The Buffalo Bills finished the 2024 NFL season first in the AFC East with a 13–4 record, clinching a playoff berth. On January 12, 2025, Rapp made one solo tackle during a 31–7 win against the Denver Broncos in the Wildcard Game. On January 19, 2025, Rapp started in the Divisional Round and recorded two combined tackles (one solo), made one pass deflection, and intercepted a pass thrown by Lamar Jackson to wide receiver Rashod Bateman before exiting in the third quarter of a 27–25 win against the Baltimore Ravens after injuring his hip. He was subsequently inactive due to his hip injury for the Buffalo Bills 29–32 loss at the Kansas City Chiefs in the AFC Championship Game.

====2025====

Rapp started all six of his appearances for Buffalo during the 2025 season, recording 26 combined tackles. On October 24, 2025, Rapp was placed on injured reserve due to a knee injury. On October 31, head coach Sean McDermott announced that Rapp would 'probably' miss the remainder of the season after undergoing surgery.

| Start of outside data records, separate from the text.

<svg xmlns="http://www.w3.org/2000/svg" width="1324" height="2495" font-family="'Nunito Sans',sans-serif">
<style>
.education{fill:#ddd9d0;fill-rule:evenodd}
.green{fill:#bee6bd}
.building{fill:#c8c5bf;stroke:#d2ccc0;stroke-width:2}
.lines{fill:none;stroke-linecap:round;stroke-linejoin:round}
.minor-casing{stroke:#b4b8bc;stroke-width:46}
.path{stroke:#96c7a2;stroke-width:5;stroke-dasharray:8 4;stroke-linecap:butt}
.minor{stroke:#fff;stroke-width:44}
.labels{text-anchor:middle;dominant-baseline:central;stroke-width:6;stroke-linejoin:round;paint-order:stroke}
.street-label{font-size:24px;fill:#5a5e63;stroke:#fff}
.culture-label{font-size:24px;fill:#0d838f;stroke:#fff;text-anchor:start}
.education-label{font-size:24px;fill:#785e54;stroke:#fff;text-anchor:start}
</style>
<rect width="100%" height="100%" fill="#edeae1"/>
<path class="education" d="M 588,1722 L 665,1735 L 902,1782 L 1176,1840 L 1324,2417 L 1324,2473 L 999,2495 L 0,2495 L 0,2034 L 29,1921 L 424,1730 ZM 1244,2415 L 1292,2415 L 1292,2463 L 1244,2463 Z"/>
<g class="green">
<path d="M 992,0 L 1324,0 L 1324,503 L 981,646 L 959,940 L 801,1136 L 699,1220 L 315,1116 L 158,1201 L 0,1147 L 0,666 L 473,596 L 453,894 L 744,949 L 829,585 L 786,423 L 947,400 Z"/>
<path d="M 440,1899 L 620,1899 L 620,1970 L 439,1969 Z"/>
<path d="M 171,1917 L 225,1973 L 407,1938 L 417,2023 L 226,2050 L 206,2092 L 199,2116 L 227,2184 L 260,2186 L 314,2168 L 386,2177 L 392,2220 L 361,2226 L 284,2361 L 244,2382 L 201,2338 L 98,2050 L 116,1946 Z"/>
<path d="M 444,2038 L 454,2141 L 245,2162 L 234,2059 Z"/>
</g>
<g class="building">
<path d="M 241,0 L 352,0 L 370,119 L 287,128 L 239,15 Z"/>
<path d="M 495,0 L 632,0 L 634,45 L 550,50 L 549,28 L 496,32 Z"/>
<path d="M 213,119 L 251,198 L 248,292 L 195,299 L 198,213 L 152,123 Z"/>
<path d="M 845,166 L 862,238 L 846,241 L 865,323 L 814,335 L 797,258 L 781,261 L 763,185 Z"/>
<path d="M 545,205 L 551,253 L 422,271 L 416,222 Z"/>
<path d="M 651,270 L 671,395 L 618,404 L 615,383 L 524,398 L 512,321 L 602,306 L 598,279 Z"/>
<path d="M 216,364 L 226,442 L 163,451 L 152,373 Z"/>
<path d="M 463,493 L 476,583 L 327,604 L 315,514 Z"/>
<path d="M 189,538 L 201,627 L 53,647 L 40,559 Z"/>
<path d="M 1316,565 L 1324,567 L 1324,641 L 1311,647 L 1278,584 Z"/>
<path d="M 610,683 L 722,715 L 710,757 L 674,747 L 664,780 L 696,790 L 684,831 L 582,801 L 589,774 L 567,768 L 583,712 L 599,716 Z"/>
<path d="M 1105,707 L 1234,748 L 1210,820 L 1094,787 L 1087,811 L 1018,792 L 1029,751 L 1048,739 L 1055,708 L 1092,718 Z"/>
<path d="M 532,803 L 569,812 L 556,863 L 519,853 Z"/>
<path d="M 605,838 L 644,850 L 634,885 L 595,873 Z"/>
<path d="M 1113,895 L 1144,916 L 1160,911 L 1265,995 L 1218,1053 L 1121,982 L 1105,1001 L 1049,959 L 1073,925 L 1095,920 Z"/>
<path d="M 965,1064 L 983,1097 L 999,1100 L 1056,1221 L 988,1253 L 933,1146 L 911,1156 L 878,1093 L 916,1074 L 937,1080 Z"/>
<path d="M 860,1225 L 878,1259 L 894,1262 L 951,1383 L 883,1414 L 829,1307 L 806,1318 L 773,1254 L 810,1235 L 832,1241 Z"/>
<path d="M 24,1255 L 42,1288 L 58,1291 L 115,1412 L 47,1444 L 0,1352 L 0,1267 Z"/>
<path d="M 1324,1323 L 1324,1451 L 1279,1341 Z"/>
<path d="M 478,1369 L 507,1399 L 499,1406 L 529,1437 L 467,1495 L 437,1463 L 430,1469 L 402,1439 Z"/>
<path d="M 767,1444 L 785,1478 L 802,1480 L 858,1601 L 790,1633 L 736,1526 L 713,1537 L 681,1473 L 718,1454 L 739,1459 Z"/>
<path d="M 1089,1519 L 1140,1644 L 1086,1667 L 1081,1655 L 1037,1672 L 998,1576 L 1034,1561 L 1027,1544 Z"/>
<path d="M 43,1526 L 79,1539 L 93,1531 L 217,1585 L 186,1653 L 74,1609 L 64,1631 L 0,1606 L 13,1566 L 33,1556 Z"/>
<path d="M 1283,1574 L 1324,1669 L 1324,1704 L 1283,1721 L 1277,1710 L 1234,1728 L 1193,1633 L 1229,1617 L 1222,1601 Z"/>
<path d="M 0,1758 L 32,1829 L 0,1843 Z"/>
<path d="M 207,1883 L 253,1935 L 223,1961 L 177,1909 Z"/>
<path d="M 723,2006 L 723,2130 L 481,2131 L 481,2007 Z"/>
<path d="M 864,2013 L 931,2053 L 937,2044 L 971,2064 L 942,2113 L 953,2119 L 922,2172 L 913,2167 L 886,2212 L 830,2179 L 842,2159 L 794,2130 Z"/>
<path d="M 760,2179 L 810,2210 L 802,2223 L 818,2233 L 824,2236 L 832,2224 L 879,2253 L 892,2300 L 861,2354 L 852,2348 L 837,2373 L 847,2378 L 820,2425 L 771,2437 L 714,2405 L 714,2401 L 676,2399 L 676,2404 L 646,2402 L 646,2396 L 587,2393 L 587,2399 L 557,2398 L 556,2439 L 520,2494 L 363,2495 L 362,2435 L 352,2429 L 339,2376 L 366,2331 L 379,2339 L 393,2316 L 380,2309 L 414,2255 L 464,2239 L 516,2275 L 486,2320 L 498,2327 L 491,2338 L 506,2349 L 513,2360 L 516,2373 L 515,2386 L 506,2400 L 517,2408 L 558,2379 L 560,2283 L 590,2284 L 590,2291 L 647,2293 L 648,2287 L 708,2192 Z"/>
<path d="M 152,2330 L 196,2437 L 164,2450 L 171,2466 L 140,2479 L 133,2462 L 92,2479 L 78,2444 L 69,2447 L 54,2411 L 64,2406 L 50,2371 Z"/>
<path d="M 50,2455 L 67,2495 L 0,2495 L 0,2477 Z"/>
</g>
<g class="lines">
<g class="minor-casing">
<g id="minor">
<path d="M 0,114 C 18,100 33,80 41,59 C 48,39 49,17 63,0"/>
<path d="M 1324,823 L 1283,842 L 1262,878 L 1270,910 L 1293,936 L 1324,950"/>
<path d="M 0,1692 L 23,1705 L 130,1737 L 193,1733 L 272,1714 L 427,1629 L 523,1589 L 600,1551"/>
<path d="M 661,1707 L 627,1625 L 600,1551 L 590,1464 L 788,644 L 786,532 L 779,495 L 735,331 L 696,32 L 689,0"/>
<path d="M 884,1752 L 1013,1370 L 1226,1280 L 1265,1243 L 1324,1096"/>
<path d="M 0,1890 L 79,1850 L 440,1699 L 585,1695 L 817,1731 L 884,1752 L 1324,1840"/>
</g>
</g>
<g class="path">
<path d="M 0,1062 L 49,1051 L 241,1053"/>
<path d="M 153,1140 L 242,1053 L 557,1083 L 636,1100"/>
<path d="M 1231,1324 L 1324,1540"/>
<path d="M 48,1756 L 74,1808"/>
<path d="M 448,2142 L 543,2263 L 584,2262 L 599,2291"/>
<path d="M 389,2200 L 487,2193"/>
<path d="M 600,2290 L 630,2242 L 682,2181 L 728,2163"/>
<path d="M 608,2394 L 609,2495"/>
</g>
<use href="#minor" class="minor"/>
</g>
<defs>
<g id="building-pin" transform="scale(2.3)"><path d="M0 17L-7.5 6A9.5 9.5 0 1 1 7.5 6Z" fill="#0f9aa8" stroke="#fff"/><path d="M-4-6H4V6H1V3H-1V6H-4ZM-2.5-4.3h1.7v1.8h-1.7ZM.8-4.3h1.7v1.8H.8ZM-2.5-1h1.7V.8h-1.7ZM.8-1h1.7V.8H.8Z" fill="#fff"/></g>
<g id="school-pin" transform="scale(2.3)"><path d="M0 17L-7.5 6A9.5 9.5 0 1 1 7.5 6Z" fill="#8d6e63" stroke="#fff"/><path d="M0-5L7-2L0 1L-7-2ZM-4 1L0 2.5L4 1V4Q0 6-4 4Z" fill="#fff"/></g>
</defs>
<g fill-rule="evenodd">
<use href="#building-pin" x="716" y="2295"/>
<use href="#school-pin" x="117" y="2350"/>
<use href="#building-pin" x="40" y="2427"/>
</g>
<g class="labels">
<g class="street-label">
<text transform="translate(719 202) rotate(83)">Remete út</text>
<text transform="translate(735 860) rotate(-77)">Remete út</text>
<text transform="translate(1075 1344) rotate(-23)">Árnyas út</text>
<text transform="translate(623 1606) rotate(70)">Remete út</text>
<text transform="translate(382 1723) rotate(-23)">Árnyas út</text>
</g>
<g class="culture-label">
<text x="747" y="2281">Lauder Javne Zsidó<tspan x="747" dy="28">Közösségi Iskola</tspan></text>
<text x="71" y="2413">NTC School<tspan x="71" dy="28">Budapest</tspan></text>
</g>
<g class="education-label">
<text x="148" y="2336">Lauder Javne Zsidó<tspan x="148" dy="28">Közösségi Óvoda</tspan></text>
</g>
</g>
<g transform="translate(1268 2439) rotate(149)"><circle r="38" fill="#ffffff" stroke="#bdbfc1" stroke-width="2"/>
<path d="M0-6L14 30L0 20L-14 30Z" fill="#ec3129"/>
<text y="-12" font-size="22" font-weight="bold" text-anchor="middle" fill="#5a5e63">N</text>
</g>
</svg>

On March 6, 2026, Rapp was released by the Bills.

===Denver Broncos===
On August 20, 2026, Rapp signed with the Denver Broncos. On August 26, he was released by the Broncos. Later that day, head coach Sean Payton clarified that the move was due to a personal matter Rapp needed to address, and that it was likely he would re-join the team at a later time. On September 7, Rapp was re-signed to the Broncos' practice squad.

==NFL career statistics==

Legend
|  | Won the Super Bowl |
| Bold | Career high |

===Regular season===

| Year | Team | Games |  | Tackles |  |  |  | Interceptions |  |  |  |  |  | Fumbles |  |
| GP | GS | Comb | Solo | Ast | Sack | PD | Int | Yds | Avg | Lng | TD | FF | FR |
| 2019 | LAR | 15 | 10 | 100 | 62 | 38 | 0.0 | 8 | 2 | 54 | 27.0 | 31 | 1 | 0 | 1 |
| 2020 | LAR | 9 | 5 | 44 | 32 | 12 | 0.0 | 3 | 1 | 0 | 0.0 | 0 | 0 | 1 | 0 |
| 2021 | LAR | 17 | 17 | 94 | 64 | 30 | 1.5 | 6 | 4 | 31 | 7.8 | 18 | 0 | 0 | 1 |
| 2022 | LAR | 16 | 16 | 92 | 58 | 34 | 0.0 | 6 | 2 | 18 | 9.0 | 18 | 0 | 0 | 1 |
| 2023 | BUF | 16 | 4 | 50 | 33 | 17 | 0.5 | 2 | 1 | 0 | 0.0 | 0 | 0 | 0 | 1 |
| 2024 | BUF | 14 | 14 | 82 | 48 | 34 | 0.0 | 6 | 2 | 5 | 2.5 | 5 | 0 | 1 | 0 |
| 2025 | BUF | 6 | 6 | 26 | 17 | 9 | 0.0 | 0 | 0 | 0 | 0.0 | 0 | 0 | 0 | 0 |
| Career |  | 93 | 72 | 488 | 314 | 174 | 2.0 | 31 | 12 | 108 | 9 | 31 | 1 | 2 | 4 |

===Postseason===

| Year | Team | Games |  | Tackles |  |  |  | Interceptions |  |  |  |  |  | Fumbles |  |
| GP | GS | Comb | Solo | Ast | Sack | PD | Int | Yds | Avg | Lng | TD | FF | FR |
| 2021 | LAR | 1 | 0 | 7 | 4 | 3 | 0.0 | 0 | 0 | 0 | 0.0 | 0 | 0 | 0 | 0 |
| 2023 | BUF | Did not play due to injury |  |  |  |  |  |  |  |  |  |  |  |  |  |  |  |
| 2024 | BUF | 2 | 2 | 3 | 1 | 2 | 0.0 | 1 | 1 | 0 | 0.0 | 0 | 0 | 0 | 0 |
| 2025 | BUF | Did not play due to injury |  |  |  |  |  |  |  |  |  |  |  |  |  |  |  |
| Career |  | 3 | 2 | 10 | 5 | 5 | 0.0 | 1 | 1 | 0 | 0.0 | 0 | 0 | 0 | 0 |

== Personal life ==
In 2015, Rapp begun dating his high-school sweetheart Dani Johnson while attending Sehome High School. In 2022, Rapp proposed to Johnson following his Super Bowl LVI win with the Rams. They married in July that year.